Supplied data:

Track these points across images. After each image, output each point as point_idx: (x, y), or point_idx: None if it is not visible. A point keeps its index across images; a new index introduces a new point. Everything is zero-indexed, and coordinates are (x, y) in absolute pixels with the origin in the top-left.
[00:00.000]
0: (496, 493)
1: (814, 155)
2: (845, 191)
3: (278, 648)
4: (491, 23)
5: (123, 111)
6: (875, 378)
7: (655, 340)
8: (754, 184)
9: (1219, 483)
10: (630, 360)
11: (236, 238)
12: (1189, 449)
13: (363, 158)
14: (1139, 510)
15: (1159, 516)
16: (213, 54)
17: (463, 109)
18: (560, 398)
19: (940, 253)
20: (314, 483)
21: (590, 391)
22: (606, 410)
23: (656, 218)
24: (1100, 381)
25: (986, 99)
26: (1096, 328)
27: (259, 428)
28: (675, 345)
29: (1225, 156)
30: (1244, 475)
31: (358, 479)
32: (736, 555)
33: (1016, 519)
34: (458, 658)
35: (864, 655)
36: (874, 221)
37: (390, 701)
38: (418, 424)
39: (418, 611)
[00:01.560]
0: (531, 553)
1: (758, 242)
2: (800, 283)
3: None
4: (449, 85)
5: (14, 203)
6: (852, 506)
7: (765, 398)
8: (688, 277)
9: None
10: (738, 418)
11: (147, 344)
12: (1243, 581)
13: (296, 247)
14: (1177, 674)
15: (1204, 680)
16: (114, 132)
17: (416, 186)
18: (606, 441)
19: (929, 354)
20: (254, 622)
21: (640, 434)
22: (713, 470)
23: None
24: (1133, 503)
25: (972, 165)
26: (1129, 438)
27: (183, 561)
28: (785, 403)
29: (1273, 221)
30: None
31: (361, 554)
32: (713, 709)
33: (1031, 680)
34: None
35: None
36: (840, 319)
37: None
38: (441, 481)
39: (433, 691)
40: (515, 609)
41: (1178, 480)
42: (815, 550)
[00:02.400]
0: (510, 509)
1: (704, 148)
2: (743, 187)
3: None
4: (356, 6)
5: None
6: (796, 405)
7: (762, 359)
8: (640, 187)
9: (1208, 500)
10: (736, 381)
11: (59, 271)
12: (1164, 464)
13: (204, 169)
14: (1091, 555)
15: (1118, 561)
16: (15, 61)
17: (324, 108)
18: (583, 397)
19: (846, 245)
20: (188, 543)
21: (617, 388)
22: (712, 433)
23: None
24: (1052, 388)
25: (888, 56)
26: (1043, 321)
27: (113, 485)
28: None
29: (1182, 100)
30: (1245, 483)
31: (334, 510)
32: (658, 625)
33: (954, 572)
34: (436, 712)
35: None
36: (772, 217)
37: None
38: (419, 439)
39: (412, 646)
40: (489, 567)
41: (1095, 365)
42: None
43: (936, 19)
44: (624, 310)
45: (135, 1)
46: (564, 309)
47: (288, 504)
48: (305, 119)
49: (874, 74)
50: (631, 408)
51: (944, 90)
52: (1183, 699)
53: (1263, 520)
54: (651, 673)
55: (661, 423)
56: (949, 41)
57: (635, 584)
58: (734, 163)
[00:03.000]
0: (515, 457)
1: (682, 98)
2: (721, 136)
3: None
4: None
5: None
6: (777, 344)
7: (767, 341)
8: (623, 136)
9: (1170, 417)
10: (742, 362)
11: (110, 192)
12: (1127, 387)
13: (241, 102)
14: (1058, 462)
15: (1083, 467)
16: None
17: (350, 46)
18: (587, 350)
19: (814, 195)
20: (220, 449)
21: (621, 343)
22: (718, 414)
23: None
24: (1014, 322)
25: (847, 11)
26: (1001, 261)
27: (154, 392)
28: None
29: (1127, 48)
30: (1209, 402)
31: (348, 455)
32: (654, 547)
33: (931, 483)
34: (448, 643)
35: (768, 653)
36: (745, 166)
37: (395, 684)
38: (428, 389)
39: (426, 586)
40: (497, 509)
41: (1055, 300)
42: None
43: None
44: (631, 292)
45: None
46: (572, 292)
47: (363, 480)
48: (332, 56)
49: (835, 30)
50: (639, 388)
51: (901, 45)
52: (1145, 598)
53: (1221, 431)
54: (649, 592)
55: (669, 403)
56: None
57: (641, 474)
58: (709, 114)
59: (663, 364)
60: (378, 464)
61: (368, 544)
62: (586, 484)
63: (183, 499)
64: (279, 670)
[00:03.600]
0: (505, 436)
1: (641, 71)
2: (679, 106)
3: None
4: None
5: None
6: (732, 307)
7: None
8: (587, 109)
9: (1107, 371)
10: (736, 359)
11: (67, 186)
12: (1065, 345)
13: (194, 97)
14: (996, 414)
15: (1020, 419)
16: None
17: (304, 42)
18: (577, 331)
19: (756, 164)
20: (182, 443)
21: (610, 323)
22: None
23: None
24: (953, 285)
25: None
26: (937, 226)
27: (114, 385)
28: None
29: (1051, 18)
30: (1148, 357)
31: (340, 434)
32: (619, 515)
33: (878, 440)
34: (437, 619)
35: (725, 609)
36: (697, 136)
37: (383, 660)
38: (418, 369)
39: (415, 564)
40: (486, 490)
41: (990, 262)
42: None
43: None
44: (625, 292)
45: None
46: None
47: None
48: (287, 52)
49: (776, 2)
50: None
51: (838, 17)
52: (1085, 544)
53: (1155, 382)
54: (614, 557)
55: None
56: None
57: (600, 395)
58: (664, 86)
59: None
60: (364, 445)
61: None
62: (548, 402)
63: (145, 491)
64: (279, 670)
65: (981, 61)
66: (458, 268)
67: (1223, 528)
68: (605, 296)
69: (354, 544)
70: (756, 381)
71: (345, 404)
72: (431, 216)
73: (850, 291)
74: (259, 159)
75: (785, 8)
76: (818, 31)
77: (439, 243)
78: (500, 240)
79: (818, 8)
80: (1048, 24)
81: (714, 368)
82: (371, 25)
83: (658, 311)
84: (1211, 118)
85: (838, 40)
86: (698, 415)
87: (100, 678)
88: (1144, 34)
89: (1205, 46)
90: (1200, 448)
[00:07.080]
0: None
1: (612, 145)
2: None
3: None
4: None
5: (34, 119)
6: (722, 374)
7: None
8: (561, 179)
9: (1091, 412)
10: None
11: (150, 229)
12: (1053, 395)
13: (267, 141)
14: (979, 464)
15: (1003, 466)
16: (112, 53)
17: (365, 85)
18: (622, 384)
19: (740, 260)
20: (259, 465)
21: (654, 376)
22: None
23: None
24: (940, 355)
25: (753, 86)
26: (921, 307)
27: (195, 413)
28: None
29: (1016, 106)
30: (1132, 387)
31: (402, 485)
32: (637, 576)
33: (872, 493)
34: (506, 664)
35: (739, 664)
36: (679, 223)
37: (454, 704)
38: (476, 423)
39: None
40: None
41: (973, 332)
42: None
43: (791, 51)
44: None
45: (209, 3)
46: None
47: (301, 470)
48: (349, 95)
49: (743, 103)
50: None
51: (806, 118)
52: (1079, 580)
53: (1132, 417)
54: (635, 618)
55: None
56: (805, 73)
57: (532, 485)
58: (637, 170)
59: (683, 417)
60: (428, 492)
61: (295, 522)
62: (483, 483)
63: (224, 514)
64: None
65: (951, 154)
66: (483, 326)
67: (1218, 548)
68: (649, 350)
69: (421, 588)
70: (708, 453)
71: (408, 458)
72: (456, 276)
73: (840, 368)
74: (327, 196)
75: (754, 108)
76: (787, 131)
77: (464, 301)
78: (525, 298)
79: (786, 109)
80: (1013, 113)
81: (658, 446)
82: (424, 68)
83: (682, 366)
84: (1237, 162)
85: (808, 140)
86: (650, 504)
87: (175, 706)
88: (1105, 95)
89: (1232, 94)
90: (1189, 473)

Work order:
All lines from the first line of the listing above through the line containing "39: (418, 611)" are to be retyped exactly. Leave out any other line.

Answer to this task:
Track these points across images. After each image, output each point as point_idx: (x, y), or point_idx: None if it is not visible. A point keeps its index across images; a new index introduces a new point. Everything is zero-indexed, and coordinates are (x, y) in absolute pixels with the origin in the top-left.
[00:00.000]
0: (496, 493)
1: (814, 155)
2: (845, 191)
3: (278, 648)
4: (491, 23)
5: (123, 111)
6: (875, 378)
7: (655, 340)
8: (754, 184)
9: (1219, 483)
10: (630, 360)
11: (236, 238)
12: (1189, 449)
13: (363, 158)
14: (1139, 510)
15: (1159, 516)
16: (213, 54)
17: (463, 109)
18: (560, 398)
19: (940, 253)
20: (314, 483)
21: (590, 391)
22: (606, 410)
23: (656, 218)
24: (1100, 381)
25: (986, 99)
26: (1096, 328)
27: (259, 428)
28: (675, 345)
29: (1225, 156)
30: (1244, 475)
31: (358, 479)
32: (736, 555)
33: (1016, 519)
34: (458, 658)
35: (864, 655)
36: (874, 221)
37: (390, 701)
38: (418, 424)
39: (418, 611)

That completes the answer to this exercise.